Stored data
★ ★ ★
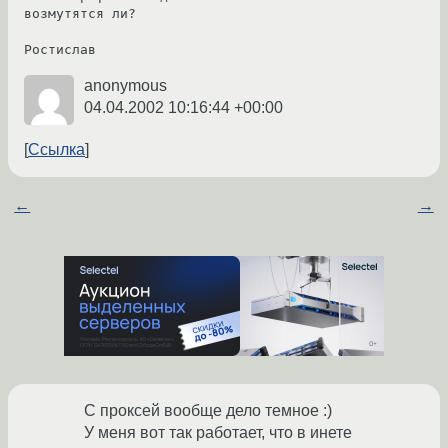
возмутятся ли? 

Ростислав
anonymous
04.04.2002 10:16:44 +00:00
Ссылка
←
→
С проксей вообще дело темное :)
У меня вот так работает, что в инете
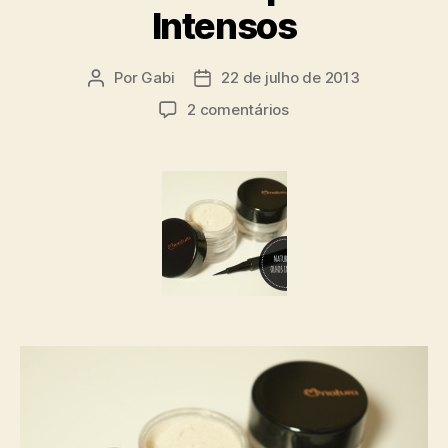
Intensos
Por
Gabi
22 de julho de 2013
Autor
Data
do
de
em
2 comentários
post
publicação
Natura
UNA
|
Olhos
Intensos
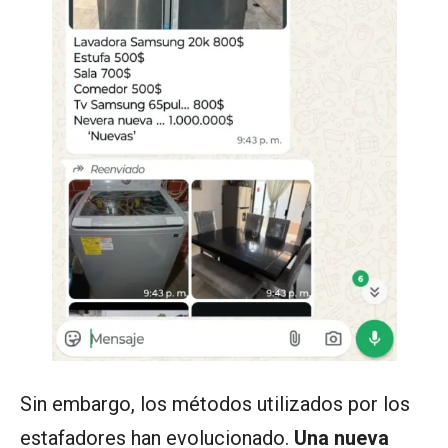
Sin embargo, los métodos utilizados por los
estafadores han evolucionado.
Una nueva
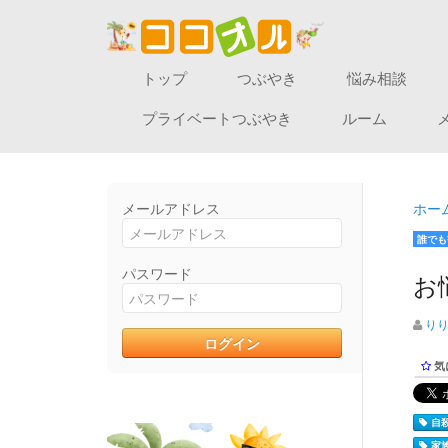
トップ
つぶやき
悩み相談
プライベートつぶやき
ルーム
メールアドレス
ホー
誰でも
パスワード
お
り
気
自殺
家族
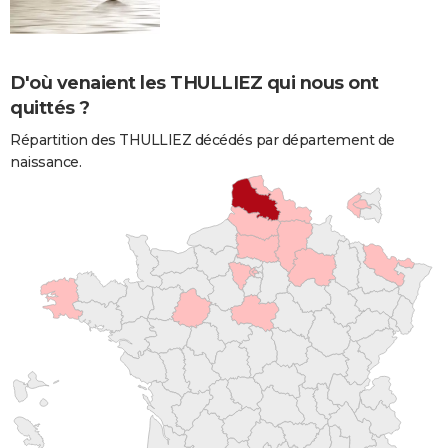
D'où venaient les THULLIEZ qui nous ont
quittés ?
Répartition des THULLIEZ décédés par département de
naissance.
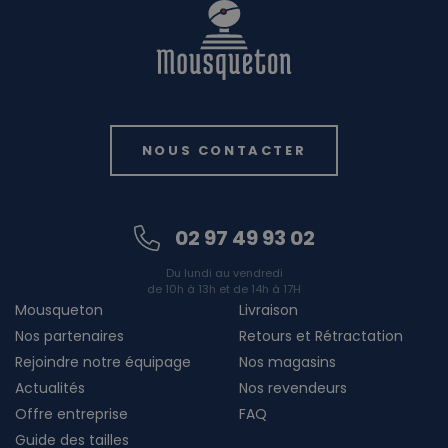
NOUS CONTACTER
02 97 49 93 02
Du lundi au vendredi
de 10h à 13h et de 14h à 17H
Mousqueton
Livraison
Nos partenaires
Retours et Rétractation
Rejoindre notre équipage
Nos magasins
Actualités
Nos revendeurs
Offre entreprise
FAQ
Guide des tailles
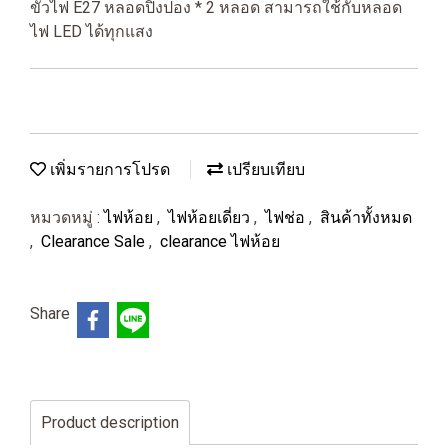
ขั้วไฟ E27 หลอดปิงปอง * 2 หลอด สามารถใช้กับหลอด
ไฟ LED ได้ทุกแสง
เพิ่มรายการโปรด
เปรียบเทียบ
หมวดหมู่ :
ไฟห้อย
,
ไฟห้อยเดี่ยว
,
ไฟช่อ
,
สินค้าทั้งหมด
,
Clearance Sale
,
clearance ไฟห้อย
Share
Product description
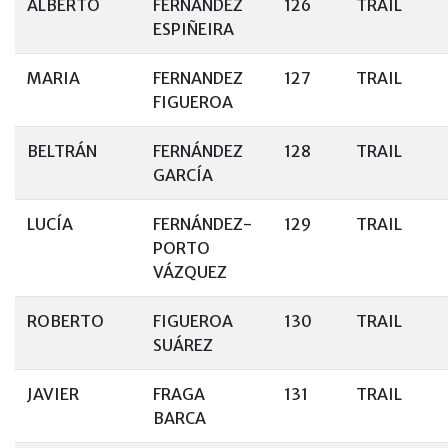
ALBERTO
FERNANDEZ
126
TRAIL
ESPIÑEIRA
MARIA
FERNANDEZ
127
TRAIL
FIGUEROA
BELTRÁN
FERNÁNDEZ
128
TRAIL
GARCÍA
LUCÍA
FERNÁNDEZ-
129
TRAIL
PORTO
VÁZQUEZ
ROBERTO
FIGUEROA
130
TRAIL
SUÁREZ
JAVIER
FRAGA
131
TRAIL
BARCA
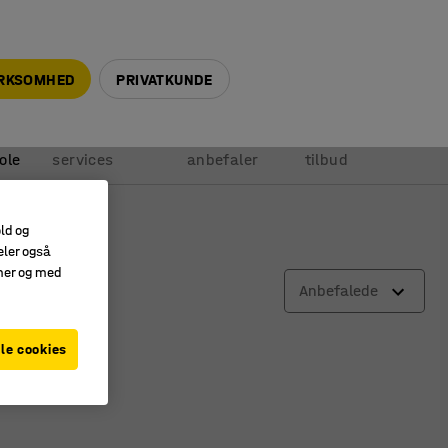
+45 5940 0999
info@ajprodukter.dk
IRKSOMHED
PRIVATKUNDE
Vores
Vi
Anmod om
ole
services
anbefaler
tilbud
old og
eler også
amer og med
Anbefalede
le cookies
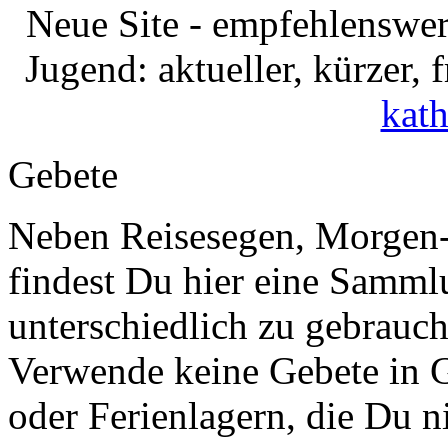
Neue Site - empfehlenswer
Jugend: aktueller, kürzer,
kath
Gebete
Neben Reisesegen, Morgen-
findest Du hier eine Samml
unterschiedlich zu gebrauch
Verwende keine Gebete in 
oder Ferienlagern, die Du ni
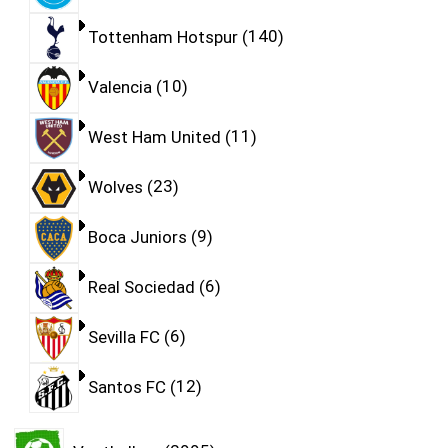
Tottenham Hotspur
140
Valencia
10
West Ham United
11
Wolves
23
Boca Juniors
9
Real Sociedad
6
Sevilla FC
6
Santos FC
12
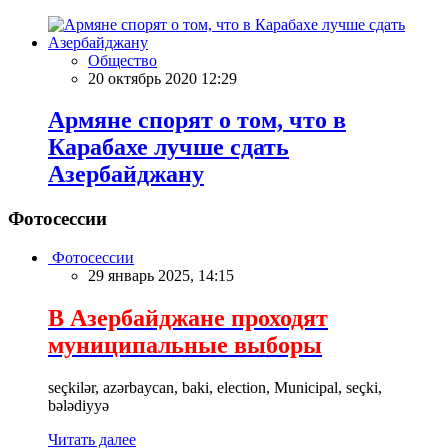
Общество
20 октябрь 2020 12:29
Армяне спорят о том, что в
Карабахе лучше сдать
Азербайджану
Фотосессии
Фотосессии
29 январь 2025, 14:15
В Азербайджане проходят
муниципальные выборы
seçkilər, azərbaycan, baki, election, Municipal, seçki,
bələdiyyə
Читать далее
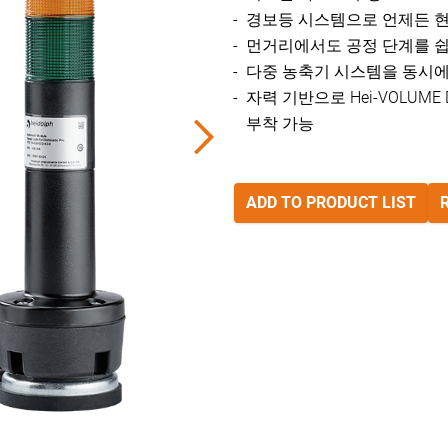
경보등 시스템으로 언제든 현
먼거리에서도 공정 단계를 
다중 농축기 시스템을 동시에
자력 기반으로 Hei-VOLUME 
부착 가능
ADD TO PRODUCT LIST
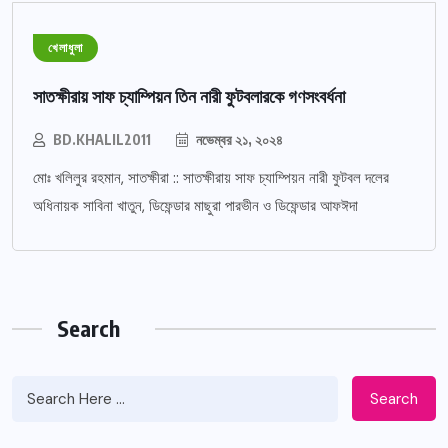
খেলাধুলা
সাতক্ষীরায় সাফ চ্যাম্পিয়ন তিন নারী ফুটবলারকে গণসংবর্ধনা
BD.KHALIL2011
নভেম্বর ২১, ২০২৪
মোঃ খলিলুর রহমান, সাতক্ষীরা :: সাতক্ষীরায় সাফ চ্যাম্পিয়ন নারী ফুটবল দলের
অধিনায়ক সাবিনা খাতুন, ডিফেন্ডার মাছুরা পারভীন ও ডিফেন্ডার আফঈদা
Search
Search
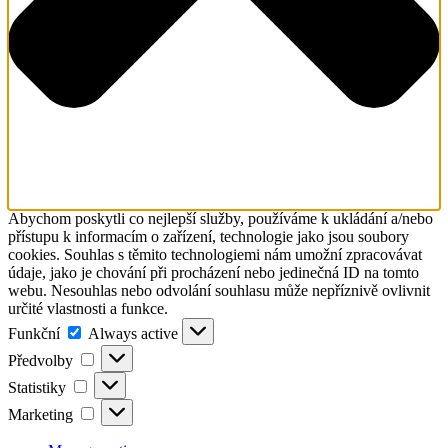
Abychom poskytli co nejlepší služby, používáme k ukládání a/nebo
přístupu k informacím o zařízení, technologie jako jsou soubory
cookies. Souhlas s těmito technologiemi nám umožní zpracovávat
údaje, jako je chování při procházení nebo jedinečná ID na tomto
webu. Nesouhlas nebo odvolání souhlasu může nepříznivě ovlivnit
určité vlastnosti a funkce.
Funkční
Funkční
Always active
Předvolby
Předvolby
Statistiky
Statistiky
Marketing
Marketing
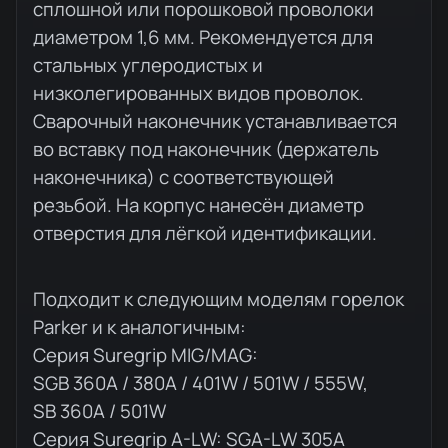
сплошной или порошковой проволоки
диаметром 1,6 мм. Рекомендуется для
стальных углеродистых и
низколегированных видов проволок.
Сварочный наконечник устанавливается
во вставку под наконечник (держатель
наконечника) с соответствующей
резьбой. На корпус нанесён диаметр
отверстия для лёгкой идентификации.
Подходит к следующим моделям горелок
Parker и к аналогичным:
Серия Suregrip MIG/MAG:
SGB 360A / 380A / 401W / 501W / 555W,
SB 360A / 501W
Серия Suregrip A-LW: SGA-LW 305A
★ ★ ★
- Your goal -
Write out the stretch from the start of the lines through the line containing "Guide des tailles", replacing "Intensos" with "Marcantes" and changing nothing else. Leave the pictures out.

- Result -
возмутятся ли? 

Ростислав
anonymous
04.04.2002 10:16:44 +00:00
Ссылка
←
→
С проксей вообще дело темное :)
У меня вот так работает, что в инете
Marcantes
Por
Gabi
22 de julho de 2013
Autor
Data
do
de
em
2 comentários
post
publicação
Natura
UNA
|
Olhos
Marcantes
Sin embargo, los métodos utilizados por los
estafadores han evolucionado.
Una nueva
トップ
つぶやき
悩み相談
プライベートつぶやき
ルーム
メールアドレス
ホー
誰でも
パスワード
お
り
気
自殺
家族
D'où venaient les THULLIEZ qui nous ont
quittés ?
Répartition des THULLIEZ décédés par département de
naissance.
NOUS CONTACTER
02 97 49 93 02
Du lundi au vendredi
de 10h à 13h et de 14h à 17H
Mousqueton
Livraison
Nos partenaires
Retours et Rétractation
Rejoindre notre équipage
Nos magasins
Actualités
Nos revendeurs
Offre entreprise
FAQ
Guide des tailles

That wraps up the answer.